Présentant le projet de loi « contre les fake news », rebaptisé projet de loi « contre la manipulation de l’information », Françoise Nyssen a employé un argument de poids : « La capacité de discernement des citoyens ne suffit plus ». On avait pourtant pris toutes les précautions possibles, dans les hautes sphères, pour inciter les gueux à se comporter comme des moutons. Contrôle de 95 % de la presse traditionnelle par une dizaine de milliardaires, ligne éditoriale uniforme calquée sur l’agenda libéral-atlantiste, subventions publiques réservées à des médias orthodoxes ou inoffensifs : au paradis des droits de l’homme, tout était verrouillé. Manifestement cela n’a pas suffi. Pour ramener le troupeau, il va falloir trouver autre chose. On va les aider à penser comme il faut, ces manants, car ils ont la fâcheuse manie de s’égarer sur la Toile pour entendre un autre son de cloche.

Dans un vibrant hommage aux officines chargées de diffamer toute pensée dissidente (le Décodex du Monde et le Check News de Libération), le ministre de la Culture révèle alors le fond de sa pensée : puisque « leur capacité de discernement ne suffit plus », il importe absolument de « former les citoyens ». D’habitude, cette formation commençait et finissait avec l’école. Mais il est clair que c’est insuffisant ! Les citoyens ayant vraiment tendance à mal voter (référendum de 2005, Brexit, Italie), il va falloir les rééduquer. Comment ? En les orientant vers les bons médias, ceux qui ne mentent jamais. On pensait jusqu’à présent que les citoyens étaient assez grands pour faire leur choix parmi les organes d’information. C’est fini. Le gouvernement, dans son infinie bonté, les exonère de cette lourde tâche. Il va désormais leur signifier qui il faut lire, écouter à la radio ou regarder à la télévision.

Pour clarifier les choses, Françoise Nyssen a précisé que la future loi contre la manipulation de l’information, évidemment, ne concernait pas « les journalistes de la presse professionnelle ». Ne mélangeons pas les torchons et les serviettes ! Il n’est pas question de mettre en cause le « professionnalisme » de ceux qui ont affirmé, par exemple, que le régime de Bachar el-Assad allait s’écrouler sous quinze jours, ou que la Russie avait assassiné le journaliste Arkadi Babchenko, qui ressuscita au deuxième jour d’une mare de sang de cochon.
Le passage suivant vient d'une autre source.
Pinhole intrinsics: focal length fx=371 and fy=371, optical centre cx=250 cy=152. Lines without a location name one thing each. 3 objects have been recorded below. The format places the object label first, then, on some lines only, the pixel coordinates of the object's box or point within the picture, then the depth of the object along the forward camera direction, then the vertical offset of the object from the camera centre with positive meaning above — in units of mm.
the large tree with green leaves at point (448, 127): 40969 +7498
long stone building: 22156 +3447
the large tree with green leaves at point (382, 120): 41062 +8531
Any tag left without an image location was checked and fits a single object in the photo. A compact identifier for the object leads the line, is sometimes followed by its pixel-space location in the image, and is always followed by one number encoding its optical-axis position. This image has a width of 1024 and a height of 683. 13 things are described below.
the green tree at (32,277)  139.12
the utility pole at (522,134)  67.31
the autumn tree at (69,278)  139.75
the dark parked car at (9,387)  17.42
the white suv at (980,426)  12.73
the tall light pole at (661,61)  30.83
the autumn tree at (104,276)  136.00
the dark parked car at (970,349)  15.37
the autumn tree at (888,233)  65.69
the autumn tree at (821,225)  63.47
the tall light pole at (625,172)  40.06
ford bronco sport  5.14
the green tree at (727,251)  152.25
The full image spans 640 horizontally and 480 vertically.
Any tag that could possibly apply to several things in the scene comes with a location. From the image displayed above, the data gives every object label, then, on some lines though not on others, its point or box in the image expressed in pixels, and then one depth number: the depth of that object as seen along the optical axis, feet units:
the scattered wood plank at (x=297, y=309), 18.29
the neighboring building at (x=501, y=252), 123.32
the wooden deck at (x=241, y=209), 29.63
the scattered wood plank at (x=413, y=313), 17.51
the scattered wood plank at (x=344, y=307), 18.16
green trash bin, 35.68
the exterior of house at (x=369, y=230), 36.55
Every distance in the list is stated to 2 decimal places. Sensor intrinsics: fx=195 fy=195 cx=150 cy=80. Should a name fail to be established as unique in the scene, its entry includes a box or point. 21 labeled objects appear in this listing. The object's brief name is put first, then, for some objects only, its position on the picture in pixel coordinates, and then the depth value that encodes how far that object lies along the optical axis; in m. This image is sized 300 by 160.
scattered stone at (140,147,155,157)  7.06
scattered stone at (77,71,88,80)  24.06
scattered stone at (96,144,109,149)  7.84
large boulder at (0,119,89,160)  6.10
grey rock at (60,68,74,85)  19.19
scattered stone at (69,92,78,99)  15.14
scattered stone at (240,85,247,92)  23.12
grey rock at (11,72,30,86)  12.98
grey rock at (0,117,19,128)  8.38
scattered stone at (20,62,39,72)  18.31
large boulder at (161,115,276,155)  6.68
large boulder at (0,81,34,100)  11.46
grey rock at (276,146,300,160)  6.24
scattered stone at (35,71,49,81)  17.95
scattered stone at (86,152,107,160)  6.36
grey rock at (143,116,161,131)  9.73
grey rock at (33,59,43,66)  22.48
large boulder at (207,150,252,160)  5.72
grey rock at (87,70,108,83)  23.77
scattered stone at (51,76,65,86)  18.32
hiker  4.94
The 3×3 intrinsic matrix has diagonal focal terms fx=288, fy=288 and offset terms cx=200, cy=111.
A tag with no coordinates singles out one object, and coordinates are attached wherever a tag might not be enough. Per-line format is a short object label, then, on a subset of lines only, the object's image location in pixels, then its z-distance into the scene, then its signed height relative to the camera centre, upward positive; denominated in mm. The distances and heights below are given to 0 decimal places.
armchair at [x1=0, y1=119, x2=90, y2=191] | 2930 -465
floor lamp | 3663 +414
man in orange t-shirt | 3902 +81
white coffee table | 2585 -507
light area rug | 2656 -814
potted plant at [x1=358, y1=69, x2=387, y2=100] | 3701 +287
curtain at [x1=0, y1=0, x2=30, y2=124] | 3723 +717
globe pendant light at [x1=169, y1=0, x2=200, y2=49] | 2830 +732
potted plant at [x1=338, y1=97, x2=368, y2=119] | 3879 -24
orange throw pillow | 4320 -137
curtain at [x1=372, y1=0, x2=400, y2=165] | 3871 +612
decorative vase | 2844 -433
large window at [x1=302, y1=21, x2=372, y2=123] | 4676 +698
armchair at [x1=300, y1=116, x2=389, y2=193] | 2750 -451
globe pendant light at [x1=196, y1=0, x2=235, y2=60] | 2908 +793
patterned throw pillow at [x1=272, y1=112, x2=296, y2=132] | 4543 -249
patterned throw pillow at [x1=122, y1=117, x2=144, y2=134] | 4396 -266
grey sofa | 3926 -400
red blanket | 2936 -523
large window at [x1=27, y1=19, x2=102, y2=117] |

Sans parler du « charnier de Timisoara », des « couveuses de Koweit City », de la « fiole de Colin Powell » et des innombrables bobards colportés avec zèle par des médias pour qui professionnel est synonyme de mercenaire. Bref. Si cette presse était passionnément attachée à la distinction entre le vrai et le faux, cela se saurait.